2. Where to find malone

Malone is publicly available on Telegram. You can find malone on the Telegram bot page, or just message @the_malone_bot with '/start' to start using it.

There are also plans in the works to offer the bare API to interested parties. If that's you, see section 6 below.

3. Usage

To use malone you will need a Telegram account. Telegram is free to use and available as an app for iOS and Android. There is also a web version for desktop use.

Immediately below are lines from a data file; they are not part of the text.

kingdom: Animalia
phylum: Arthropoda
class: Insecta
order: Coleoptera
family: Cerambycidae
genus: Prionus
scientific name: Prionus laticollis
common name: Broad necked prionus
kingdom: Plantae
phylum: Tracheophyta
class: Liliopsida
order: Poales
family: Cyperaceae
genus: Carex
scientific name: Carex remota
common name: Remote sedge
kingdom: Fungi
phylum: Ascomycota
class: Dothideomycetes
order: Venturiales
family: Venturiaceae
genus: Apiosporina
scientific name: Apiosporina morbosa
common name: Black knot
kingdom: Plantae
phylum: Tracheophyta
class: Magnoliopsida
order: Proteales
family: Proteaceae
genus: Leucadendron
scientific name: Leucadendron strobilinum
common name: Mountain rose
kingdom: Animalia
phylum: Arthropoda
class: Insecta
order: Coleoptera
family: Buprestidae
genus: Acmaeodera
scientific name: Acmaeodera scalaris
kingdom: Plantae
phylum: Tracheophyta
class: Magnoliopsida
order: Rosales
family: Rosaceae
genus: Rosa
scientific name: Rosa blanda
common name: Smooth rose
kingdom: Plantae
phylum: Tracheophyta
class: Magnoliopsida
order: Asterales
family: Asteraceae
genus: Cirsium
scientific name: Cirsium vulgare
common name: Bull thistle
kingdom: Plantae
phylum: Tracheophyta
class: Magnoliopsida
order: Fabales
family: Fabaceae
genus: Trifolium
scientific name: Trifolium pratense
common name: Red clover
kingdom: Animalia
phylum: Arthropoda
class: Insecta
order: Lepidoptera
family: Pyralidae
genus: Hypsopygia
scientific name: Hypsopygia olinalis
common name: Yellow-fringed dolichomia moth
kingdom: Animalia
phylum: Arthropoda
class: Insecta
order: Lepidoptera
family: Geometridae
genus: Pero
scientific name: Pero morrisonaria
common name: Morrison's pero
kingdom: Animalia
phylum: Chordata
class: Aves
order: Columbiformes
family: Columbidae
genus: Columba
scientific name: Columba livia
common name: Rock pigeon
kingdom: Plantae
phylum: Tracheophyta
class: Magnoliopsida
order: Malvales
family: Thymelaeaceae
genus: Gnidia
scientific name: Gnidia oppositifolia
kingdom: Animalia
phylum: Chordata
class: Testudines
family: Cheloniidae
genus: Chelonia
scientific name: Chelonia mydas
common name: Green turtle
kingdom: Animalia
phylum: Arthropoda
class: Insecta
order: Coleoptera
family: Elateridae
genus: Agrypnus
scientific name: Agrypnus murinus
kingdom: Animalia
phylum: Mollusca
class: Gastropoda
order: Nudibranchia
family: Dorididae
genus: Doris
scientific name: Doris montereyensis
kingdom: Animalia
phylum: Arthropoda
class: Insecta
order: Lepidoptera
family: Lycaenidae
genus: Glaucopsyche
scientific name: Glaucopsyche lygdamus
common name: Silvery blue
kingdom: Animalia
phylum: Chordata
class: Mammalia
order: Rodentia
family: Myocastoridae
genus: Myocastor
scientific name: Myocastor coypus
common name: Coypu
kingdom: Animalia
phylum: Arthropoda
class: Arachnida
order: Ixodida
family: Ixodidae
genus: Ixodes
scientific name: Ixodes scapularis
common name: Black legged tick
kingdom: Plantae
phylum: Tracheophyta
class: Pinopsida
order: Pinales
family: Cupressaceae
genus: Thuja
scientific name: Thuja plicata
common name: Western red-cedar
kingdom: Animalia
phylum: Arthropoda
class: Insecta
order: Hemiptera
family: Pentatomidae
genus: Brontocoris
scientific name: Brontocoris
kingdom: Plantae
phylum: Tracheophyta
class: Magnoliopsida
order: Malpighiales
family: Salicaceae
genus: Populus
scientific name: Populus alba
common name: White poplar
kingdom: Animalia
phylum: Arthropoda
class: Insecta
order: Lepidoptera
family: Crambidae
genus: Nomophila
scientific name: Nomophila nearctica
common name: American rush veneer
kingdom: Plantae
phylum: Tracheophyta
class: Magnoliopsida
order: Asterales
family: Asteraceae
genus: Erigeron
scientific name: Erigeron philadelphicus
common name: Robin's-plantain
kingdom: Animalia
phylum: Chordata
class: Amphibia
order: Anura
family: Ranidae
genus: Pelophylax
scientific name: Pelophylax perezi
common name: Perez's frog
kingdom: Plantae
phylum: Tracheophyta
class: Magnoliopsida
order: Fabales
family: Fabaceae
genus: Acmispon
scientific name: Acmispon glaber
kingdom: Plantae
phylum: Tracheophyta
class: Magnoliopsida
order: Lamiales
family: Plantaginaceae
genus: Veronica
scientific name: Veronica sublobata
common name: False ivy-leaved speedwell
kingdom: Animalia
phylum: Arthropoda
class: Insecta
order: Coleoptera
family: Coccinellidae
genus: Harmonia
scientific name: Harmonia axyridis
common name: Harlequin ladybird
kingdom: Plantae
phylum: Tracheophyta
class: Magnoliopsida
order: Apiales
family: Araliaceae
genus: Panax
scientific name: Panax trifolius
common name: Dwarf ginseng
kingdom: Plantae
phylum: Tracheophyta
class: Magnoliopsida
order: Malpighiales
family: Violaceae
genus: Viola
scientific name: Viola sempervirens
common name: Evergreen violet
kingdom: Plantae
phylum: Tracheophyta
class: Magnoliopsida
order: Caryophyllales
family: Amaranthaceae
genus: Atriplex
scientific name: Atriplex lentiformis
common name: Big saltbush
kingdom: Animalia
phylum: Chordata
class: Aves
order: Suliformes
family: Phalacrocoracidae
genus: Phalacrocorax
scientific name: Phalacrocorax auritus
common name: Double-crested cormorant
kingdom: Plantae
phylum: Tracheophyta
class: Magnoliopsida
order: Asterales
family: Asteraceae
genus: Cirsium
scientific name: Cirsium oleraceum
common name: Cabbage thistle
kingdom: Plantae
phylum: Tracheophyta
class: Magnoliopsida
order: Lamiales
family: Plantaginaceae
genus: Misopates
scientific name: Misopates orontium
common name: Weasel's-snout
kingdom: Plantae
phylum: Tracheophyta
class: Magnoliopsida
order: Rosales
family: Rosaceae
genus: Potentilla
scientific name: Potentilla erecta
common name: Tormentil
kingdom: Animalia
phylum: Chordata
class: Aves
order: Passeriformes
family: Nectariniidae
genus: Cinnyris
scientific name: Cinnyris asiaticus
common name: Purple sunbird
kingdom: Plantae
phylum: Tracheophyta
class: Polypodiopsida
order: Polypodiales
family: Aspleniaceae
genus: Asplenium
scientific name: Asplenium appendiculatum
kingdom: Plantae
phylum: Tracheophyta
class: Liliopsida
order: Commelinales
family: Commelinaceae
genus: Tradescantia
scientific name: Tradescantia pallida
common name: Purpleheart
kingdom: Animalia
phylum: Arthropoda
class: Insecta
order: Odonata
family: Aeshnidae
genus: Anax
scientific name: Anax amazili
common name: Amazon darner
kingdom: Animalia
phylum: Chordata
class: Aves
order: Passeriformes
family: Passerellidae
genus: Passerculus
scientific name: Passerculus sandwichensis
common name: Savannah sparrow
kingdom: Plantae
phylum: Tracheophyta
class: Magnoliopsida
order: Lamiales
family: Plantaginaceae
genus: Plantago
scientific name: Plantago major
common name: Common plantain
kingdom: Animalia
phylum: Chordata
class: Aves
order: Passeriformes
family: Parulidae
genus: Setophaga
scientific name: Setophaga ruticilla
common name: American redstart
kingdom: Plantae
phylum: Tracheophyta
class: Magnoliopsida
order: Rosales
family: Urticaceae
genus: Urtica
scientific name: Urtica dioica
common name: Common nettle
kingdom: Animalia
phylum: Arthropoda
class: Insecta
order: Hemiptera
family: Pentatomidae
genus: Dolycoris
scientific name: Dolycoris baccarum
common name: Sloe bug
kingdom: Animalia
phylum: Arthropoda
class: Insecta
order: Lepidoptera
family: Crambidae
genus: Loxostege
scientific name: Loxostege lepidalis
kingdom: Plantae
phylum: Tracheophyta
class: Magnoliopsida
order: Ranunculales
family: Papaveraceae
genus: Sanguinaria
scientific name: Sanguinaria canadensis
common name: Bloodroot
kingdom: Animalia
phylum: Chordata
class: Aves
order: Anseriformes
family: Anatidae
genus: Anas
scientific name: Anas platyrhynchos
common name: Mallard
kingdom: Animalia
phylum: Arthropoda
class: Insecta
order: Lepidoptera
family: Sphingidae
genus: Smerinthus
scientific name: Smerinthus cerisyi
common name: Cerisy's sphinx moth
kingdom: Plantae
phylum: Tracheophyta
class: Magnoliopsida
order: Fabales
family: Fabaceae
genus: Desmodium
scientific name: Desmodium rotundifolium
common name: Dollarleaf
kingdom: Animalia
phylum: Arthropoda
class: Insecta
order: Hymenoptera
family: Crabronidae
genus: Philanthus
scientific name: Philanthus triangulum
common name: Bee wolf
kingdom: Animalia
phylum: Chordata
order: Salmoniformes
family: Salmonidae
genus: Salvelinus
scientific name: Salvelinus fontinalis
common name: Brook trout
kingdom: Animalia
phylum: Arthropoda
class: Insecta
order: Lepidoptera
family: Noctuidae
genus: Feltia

Once you have a Telegram account, malone is simple to use. Send the bot any 'suspect' text and it will reply with the probability that the text in question was written by a human or generated by an LLM. For smartphone use, a good trick is long press on 'suspect' text and then share it to malone on Telegram via the context menu. Malone is never more that 2 taps away!

telegram app screenshot

Malone can run in two response modes: 'default' and 'verbose'. Default mode returns the probability associated with the most likely class as a percent (e.g. 75% chance a human wrote this). Verbose mode gives a little more detail about the feature values and prediction metrics. Set the mode by messaging '/set_mode verbose' or '/set_mode default'.

For best results, submitted text must be between 50 and 500 words.

4. Performance

Malone is ~90% accurate with a binary log loss of ~0.25 on hold-out test data depending on the model and feature engineering hyperparameters and the specific train/test split (see example confusion matrix below). The miss-classified examples are more or less evenly split between false negatives and false positives.

XGBoost confusion matrix

For more details on the classifier training and performance see: XGBoost experimentation and XGBoost finalized.

5. Demonstration/experimentation notebooks

Most of the testing and benchmarking during the design phase of the project was trialed in Jupyter notebooks before refactoring into modules. These notebooks are the best way to understand the approach and the engineered features used to train the classifier.

  1. Human and synthetic text training data
  2. Perplexity ratio score
  3. TF-IDF score
  4. XGBoost classifier

6. About the author

My name is Dr. George Perdrizet, I am a biochemistry & molecular biology PhD seeking a career step from academia to professional data science and/or machine learning engineering. This project was conceived from the scientific literature and built solo over the course of a few weeks - I strongly believe that I have a ton to offer the right organization. If you or anyone you know is interested in an ex-researcher from University of Chicago turned builder and data scientist, please reach out, I'd love to learn from and contribute to your project.

7. Disclaimer

Malone is an experimental research project meant for educational, informational and entertainment purposes only. Any predictions made are inherently probabilistic in nature and subject to stochastic errors. Text classifications, no matter how high or low the reported probability, should never be interpreted as proof of authorship or the lack thereof in regard to any text submitted for analysis. Decisions about the source or value of any texts are made by the user who considers all factors relevant to themselves and their purpose and takes full responsibility for their own judgments and any actions they may take as a result.